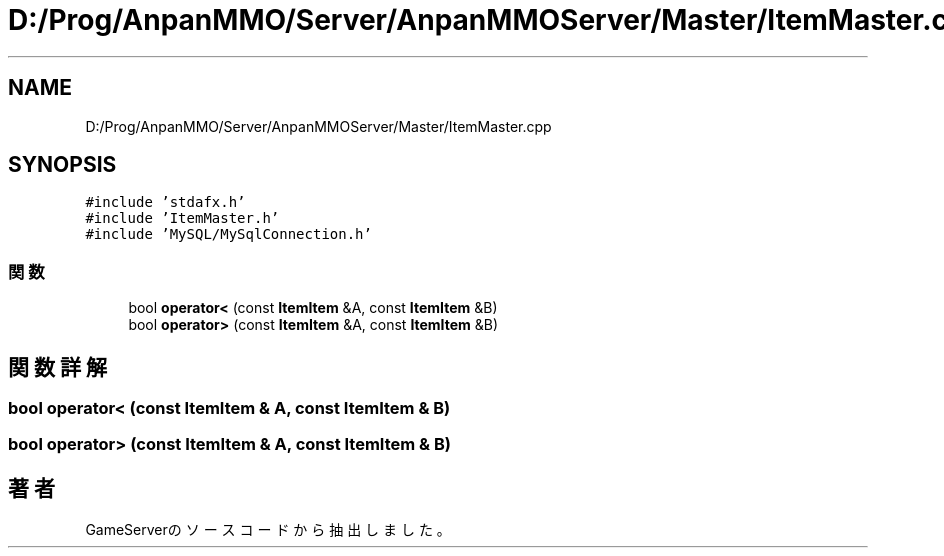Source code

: .TH "D:/Prog/AnpanMMO/Server/AnpanMMOServer/Master/ItemMaster.cpp" 3 "2018年12月20日(木)" "GameServer" \" -*- nroff -*-
.ad l
.nh
.SH NAME
D:/Prog/AnpanMMO/Server/AnpanMMOServer/Master/ItemMaster.cpp
.SH SYNOPSIS
.br
.PP
\fC#include 'stdafx\&.h'\fP
.br
\fC#include 'ItemMaster\&.h'\fP
.br
\fC#include 'MySQL/MySqlConnection\&.h'\fP
.br

.SS "関数"

.in +1c
.ti -1c
.RI "bool \fBoperator<\fP (const \fBItemItem\fP &A, const \fBItemItem\fP &B)"
.br
.ti -1c
.RI "bool \fBoperator>\fP (const \fBItemItem\fP &A, const \fBItemItem\fP &B)"
.br
.in -1c
.SH "関数詳解"
.PP 
.SS "bool operator< (const \fBItemItem\fP & A, const \fBItemItem\fP & B)"

.SS "bool operator> (const \fBItemItem\fP & A, const \fBItemItem\fP & B)"

.SH "著者"
.PP 
 GameServerのソースコードから抽出しました。
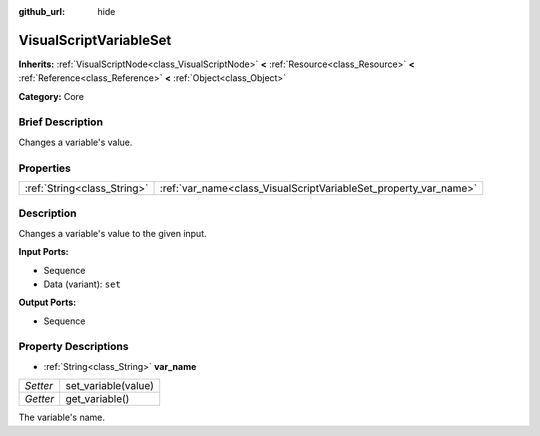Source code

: :github_url: hide

.. Generated automatically by doc/tools/makerst.py in Godot's source tree.
.. DO NOT EDIT THIS FILE, but the VisualScriptVariableSet.xml source instead.
.. The source is found in doc/classes or modules/<name>/doc_classes.

.. _class_VisualScriptVariableSet:

VisualScriptVariableSet
=======================

**Inherits:** :ref:`VisualScriptNode<class_VisualScriptNode>` **<** :ref:`Resource<class_Resource>` **<** :ref:`Reference<class_Reference>` **<** :ref:`Object<class_Object>`

**Category:** Core

Brief Description
-----------------

Changes a variable's value.

Properties
----------

+-----------------------------+------------------------------------------------------------------+
| :ref:`String<class_String>` | :ref:`var_name<class_VisualScriptVariableSet_property_var_name>` |
+-----------------------------+------------------------------------------------------------------+

Description
-----------

Changes a variable's value to the given input.

**Input Ports:**

- Sequence

- Data (variant): ``set``

**Output Ports:**

- Sequence

Property Descriptions
---------------------

.. _class_VisualScriptVariableSet_property_var_name:

- :ref:`String<class_String>` **var_name**

+----------+---------------------+
| *Setter* | set_variable(value) |
+----------+---------------------+
| *Getter* | get_variable()      |
+----------+---------------------+

The variable's name.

__________

* Directive: Reproduce the material word for word, minus the images.

* Output of the exercise:
Source code

: .TH "D:/Prog/AnpanMMO/Server/AnpanMMOServer/Master/ItemMaster.cpp" 3 "2018年12月20日(木)" "GameServer" \" -*- nroff -*-
.ad l
.nh
.SH NAME
D:/Prog/AnpanMMO/Server/AnpanMMOServer/Master/ItemMaster.cpp
.SH SYNOPSIS
.br
.PP
\fC#include 'stdafx\&.h'\fP
.br
\fC#include 'ItemMaster\&.h'\fP
.br
\fC#include 'MySQL/MySqlConnection\&.h'\fP
.br

.SS "関数"

.in +1c
.ti -1c
.RI "bool \fBoperator<\fP (const \fBItemItem\fP &A, const \fBItemItem\fP &B)"
.br
.ti -1c
.RI "bool \fBoperator>\fP (const \fBItemItem\fP &A, const \fBItemItem\fP &B)"
.br
.in -1c
.SH "関数詳解"
.PP 
.SS "bool operator< (const \fBItemItem\fP & A, const \fBItemItem\fP & B)"

.SS "bool operator> (const \fBItemItem\fP & A, const \fBItemItem\fP & B)"

.SH "著者"
.PP 
 GameServerのソースコードから抽出しました。
Source code

: :github_url: hide

.. Generated automatically by doc/tools/makerst.py in Godot's source tree.
.. DO NOT EDIT THIS FILE, but the VisualScriptVariableSet.xml source instead.
.. The source is found in doc/classes or modules/<name>/doc_classes.

.. _class_VisualScriptVariableSet:

VisualScriptVariableSet
=======================

**Inherits:** :ref:`VisualScriptNode<class_VisualScriptNode>` **<** :ref:`Resource<class_Resource>` **<** :ref:`Reference<class_Reference>` **<** :ref:`Object<class_Object>`

**Category:** Core

Brief Description
-----------------

Changes a variable's value.

Properties
----------

+-----------------------------+------------------------------------------------------------------+
| :ref:`String<class_String>` | :ref:`var_name<class_VisualScriptVariableSet_property_var_name>` |
+-----------------------------+------------------------------------------------------------------+

Description
-----------

Changes a variable's value to the given input.

**Input Ports:**

- Sequence

- Data (variant): ``set``

**Output Ports:**

- Sequence

Property Descriptions
---------------------

.. _class_VisualScriptVariableSet_property_var_name:

- :ref:`String<class_String>` **var_name**

+----------+---------------------+
| *Setter* | set_variable(value) |
+----------+---------------------+
| *Getter* | get_variable()      |
+----------+---------------------+

The variable's name.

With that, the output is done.